Chris Wallace Announces He's Leaving Fox News

Today, Chris Wallace confirmed that he will be leaving his post at Fox News and heading to CNN+ to host a weekday show.

"After 18 years — this is my final 'Fox News Sunday.' It is the last time, and I say this with real sadness, we will meet like this," Wallace said on the air, sharing that he was "ready for a new adventure."

Shortly after his final appearance on Fox, CNN released a statement from Wallace. "I am thrilled to join CNN+. After decades in broadcast and cable news, I am excited to explore the world of streaming. I look forward to the new freedom and flexibility streaming affords in interviewing major figures across the news landscape—and finding new ways to tell stories," it read.

In light of the news, here, some background on the journalist.

Broadcast journalism is the Wallace family business.

Chris's father, Mike Wallace, was the longtime host of CBS's 60 Minutes Sunday news show. However, Chris did not have a relationship with his father until the 1990s. It was Bill Leonard, Chris's stepfather and President of CBS News, whom the budding journalist called "Dad." Leonard got Chris interested in news and even helped him get a job assisting Walter Cronkite at the 1964 Republican National Convention. He called Leonard “the single most important person in my life.”

It wasn't until Leonard died in 1994 that Wallace became close with his father. Chris was recently divorced and his father was also single; the pair spoke nightly and rebuilt their relationship. Now, at 72, Wallace is out from under his father's shadow.

Photo credit: Fox News
Photo credit: Fox News

“I’ve always in my career been the Kid,” Chris Wallace said to TIME. “I’m kind of the elder statesman now, which I kind of enjoy.”

As for his own family, Wallace has four children from his first marriage to Elizabeth Farrell, whom he would eventually divorce. In 1999, he married his current wife, Lorraine Smothers (who was first married to comedian Dick Smothers), and gained two step-children. They now have several grandchildren.

Wallace has spent his whole life reporting the news.

Starting with that first job assisting Walter Cronkite, Wallace was hooked on political journalism. After attending Harvard, Wallace turned down Yale Law School (where he would have been classmates with Hillary Clinton) to work for The Boston Globe. He eventually moved to TV news, starting at local stations until NBC promoted him to their Washington, D.C. bureau.

Photo credit: NBC NewsWire - Getty Images
Photo credit: NBC NewsWire - Getty Images

Wallace rose quickly, becoming the network's chief White House correspondent, and, in 1987, host of the famed Meet the Press. A year later, ABC plucked the anchor for their new news magazine, PrimeTime Live. After some conflict at ABC, Wallace left as soon as his contract was up. In 2003, his friend Brit Hume introduced him to Roger Ailes, the CEO of Fox News.
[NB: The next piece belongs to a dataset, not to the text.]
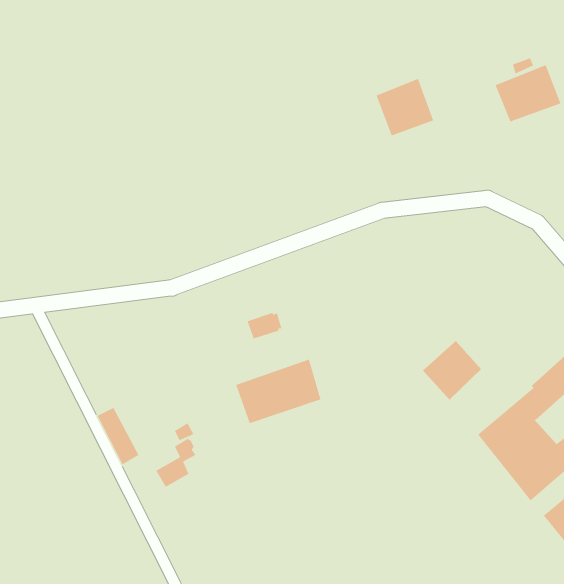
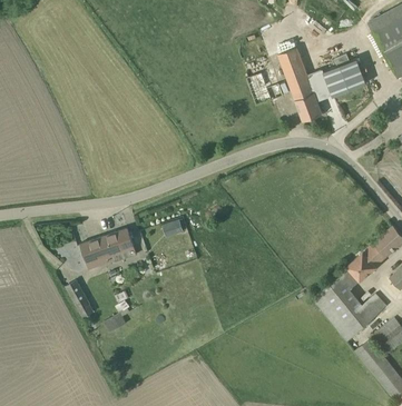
building: none -> [277,48,323,121]
building: [422,340,482,400] -> none
building: [235,359,321,424] -> [79,228,135,270]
Wallace's time at Fox has not been without its hiccups. He has clashed with other anchors, and no longer appears on the network's morning program, Fox & Friends. He cried when he learned of Ailes' sexual assault allegations. (In 2016 23 women made sexual assault allegations against Ailes, after which he resigned.) Ahead of today's announcement, Wallace had said that Fox News would be the last job he would have in journalism.

In 2020, he moderated the first presidential debate between Donald Trump and Joe Biden.

Wallace said he hoped to be “as invisible as possible” while moderating.

“I’m trying to get them to engage, to focus on the key issues, to give people at home a sense of, ‘why I want to vote for one versus the other,' ” he noted. "But if I’ve done my job right, at the end of the night, people will say, ‘That was a great debate. Who was the moderator?’”

He's no stranger to debate moderating.

In 2015, Wallace, alongside other Fox News personalities, moderated the first Republican presidential primary debate. In 2016, Wallace became the first Fox News host to moderate a general election debate, serving as a referee between Trump and Hillary Clinton. There, he garnered praise from both sides of the aisle, from Oprah Winfrey to Bret Stephens, the Wall Street Journal's deputy editorial page editor.

Photo credit: Chip Somodevilla - Getty Images
Photo credit: Chip Somodevilla - Getty Images

That is, Wallace was praised by everyone except Trump himself, who preemptively questioned the merit of the debate. “It’ll be unfair, I have no doubt about it,” the President told Fox News host Brian Kilmeade. “He’ll be controlled by the radical left. That’s what—they control him.”

Kilmeade responded, “I will tell you for sure he is not controlled by anyone, Chris Wallace.”

But Wallace received pushback, specifically for the debate's topics. Some liberals have criticized that climate change is not a listed topic, yet the seemingly partisan "Race and Violence in Our Cities" is.